**Work to complete**
Check each line of the records below for the string "fruit", then state how many lines contain it, with no other output.

Data entries:
==================================================

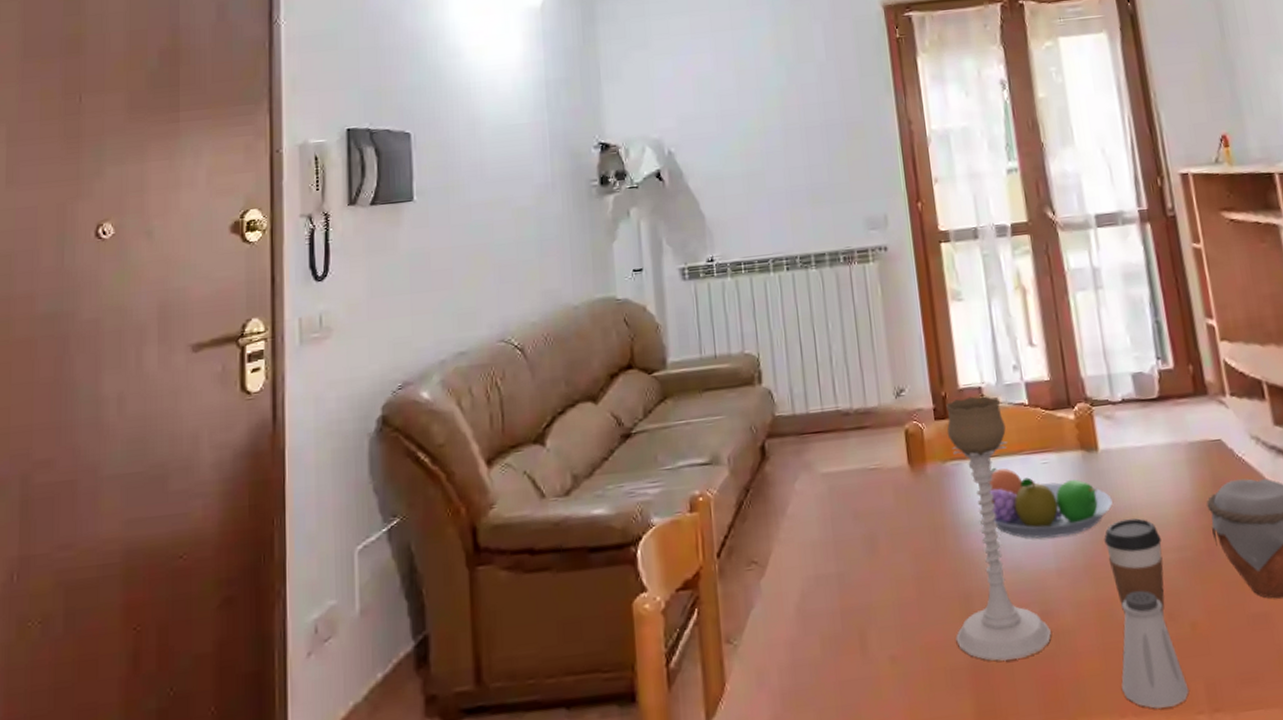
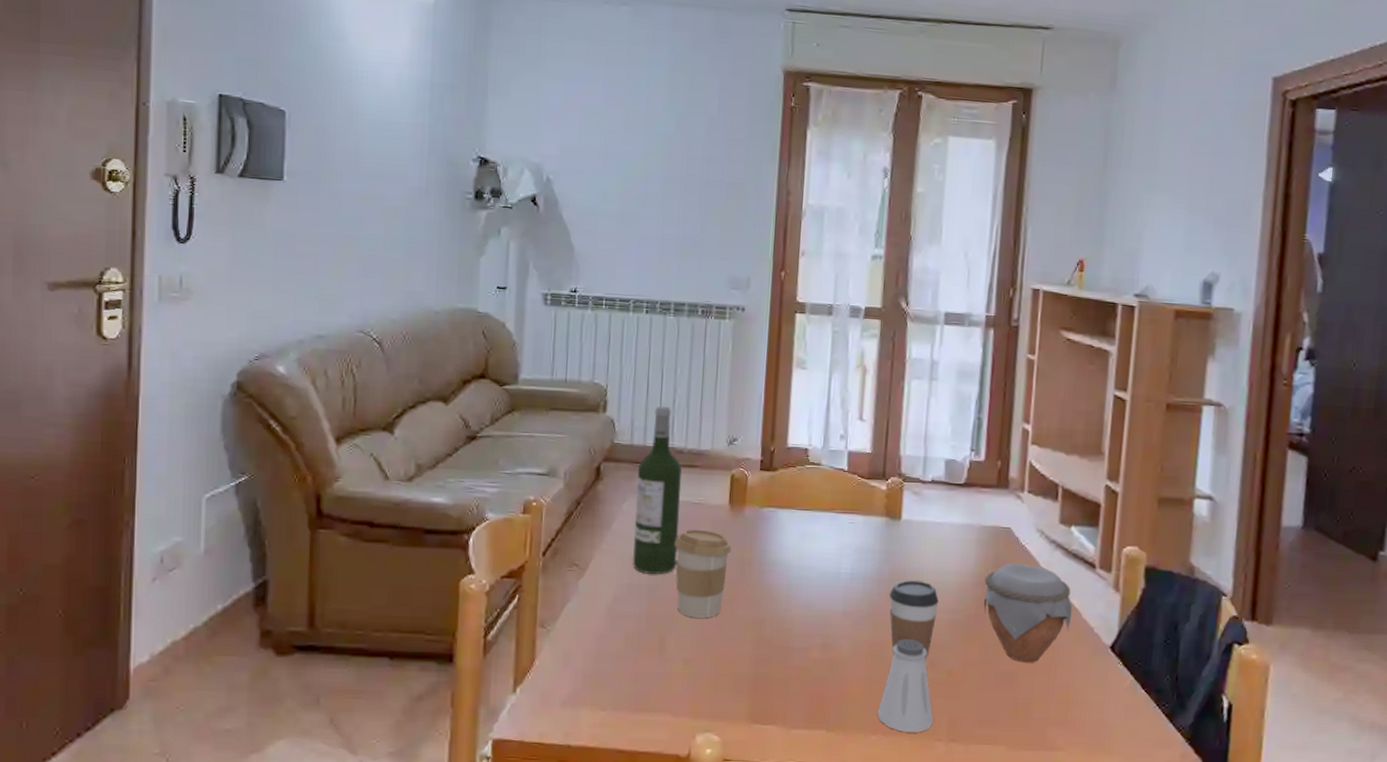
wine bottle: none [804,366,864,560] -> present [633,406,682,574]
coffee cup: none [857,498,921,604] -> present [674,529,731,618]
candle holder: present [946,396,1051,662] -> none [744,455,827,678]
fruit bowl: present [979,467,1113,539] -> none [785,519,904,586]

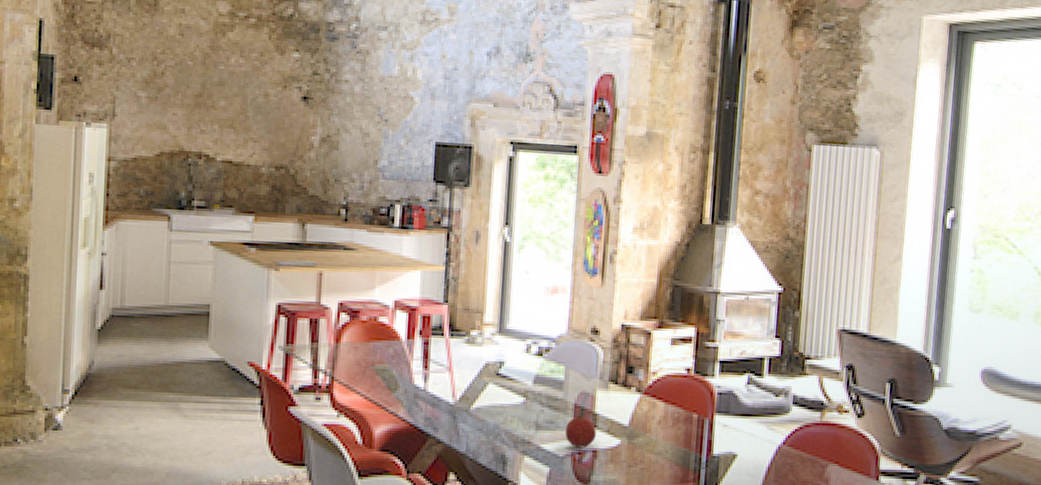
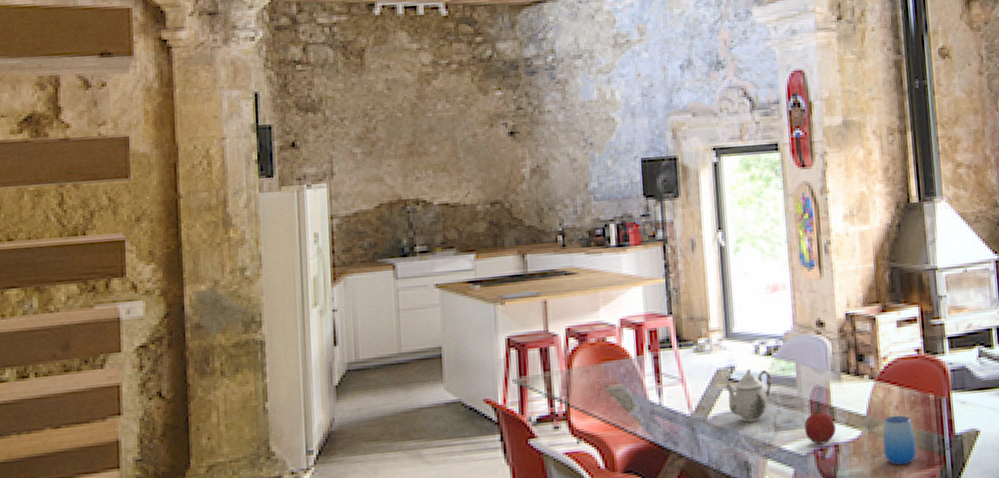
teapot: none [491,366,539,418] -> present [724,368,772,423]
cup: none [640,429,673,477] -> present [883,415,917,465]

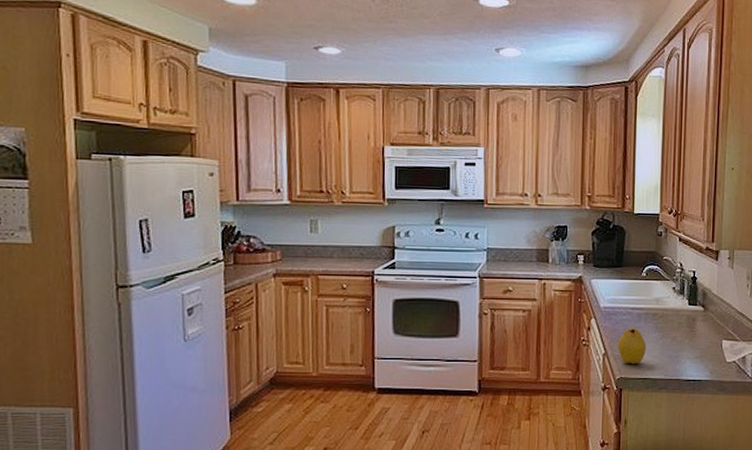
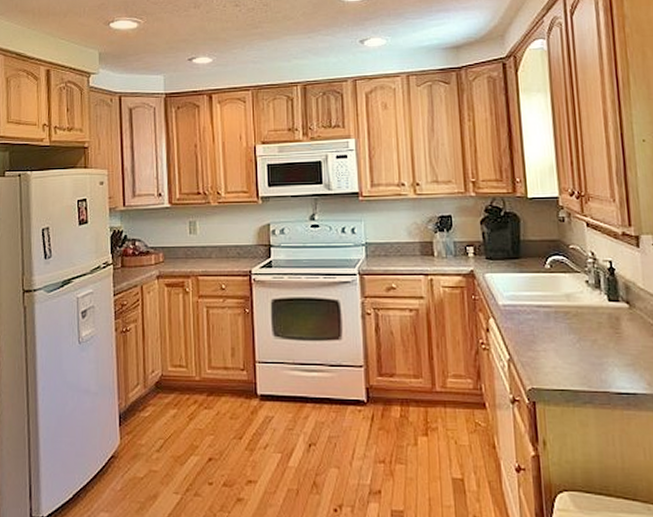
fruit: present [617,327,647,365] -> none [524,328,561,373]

==================================================

**Result of the task**
2